Timothy Y. Chow tchow at math.princeton.edu
Thu Jun 23 22:58:29 EDT 2022

Harvey Friedman wrote:
> I don't have the slightest doubt that the great success of 
> foundationalism in mathematics and computer science and electrical 
> engineering can be had in all of science and engineering and possibly in 
> art as well. It's just more difficult to accomplish than in mathematics.
> The reason that foundationalism is so difficult and slow to achieve is 
> that it requires very high levels of disparate abilities that rarely 
> flourish in a single individual. Whereas we all know people in 
> mathematics with uncanny power, and we also know perceptive scholars 
> with strong philosophical instincts, we don't know too many that not 
> only have both but also know how to use them together.
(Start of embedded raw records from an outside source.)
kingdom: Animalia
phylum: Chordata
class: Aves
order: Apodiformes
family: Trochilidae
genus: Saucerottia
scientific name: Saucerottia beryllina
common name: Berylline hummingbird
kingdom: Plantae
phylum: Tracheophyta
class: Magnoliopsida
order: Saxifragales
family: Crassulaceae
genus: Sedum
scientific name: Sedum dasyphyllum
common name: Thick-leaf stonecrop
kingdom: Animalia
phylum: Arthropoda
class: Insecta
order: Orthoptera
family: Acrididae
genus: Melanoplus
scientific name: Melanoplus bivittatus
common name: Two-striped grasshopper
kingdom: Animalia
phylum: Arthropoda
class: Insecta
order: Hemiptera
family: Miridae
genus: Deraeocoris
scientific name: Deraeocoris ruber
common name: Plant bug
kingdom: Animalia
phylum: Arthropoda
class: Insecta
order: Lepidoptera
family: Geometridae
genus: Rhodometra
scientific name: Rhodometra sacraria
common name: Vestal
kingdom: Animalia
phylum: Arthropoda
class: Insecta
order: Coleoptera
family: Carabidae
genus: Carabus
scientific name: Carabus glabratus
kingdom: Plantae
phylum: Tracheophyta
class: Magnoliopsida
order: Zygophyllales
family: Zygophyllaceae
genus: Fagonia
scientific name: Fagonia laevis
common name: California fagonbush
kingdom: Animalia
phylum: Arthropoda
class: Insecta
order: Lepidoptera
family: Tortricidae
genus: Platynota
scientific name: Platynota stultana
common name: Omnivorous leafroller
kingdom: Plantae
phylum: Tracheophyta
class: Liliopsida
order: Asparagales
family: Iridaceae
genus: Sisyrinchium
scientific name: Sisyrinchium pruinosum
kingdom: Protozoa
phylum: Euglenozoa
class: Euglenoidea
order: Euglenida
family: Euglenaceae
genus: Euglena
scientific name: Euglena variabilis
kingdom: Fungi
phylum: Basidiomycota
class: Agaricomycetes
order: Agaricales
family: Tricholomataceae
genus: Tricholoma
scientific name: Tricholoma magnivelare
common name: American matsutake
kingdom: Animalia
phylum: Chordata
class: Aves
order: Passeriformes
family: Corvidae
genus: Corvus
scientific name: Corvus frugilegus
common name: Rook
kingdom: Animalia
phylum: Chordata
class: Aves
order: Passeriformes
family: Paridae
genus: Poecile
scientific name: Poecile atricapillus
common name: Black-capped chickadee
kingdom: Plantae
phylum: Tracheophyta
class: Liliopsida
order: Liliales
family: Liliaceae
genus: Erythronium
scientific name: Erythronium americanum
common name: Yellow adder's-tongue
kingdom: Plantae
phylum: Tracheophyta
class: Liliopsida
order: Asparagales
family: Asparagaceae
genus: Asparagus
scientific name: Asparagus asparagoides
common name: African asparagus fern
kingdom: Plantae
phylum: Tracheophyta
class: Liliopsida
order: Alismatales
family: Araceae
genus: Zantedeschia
The primary 
> example from the 20th century that we all think of is of course Goedel. 
> And in a different realm, there is obviously Einstein.

The main reason I don't believe this is that, other than in mathematics, 
there is no way to settle disagreements definitively.  (Well, there is 
always the oldest and most powerful way of settling disagreements: kill 
those who don't agree with you.  But I mean besides that.)

If there is a way to settle disagreements, then there is no need to have
individuals who are geniuses in several dimensions at once.  Progress can
be achieved by a group.  Indeed, group progress is the way progress has
always been achieved, in any arena of human endeavor.

Conversely, if there is no way to settle disagreements, then 
foundationalism is impossible.  Thousands of philosophers throughout 
history have convinced themselves that they have laid solid foundations 
once and for all, but come on...who are they kidding?  The Standard Model 
of physics is an amazing accomplishment, but once we reach the point where 
disagreements can no longer be settled by experiment, what is there left 
to do?

It is bizarre and anomalous that such a high degree of agreement is 
achievable in mathematics.  Despite the success of f.o.m., I think we have 
no good explanation for this anomaly.  I believe that Kripkenstein, or 
what Friedman likes to call Wittgenstein-inspire skepticism, demonstrates 
that even foundationalism in mathematics has its limits.  If it weren't 
for mathematics, there would be overwhelming evidence that such a high 
degree of agreement is impossible (without a correspondingly high number 
of murders).  Somehow we're lucky to have one success story, but I see no 
grounds to be optimistic about similar successes in other arenas, where 
there is no credible mechanism for settling disputes definitively.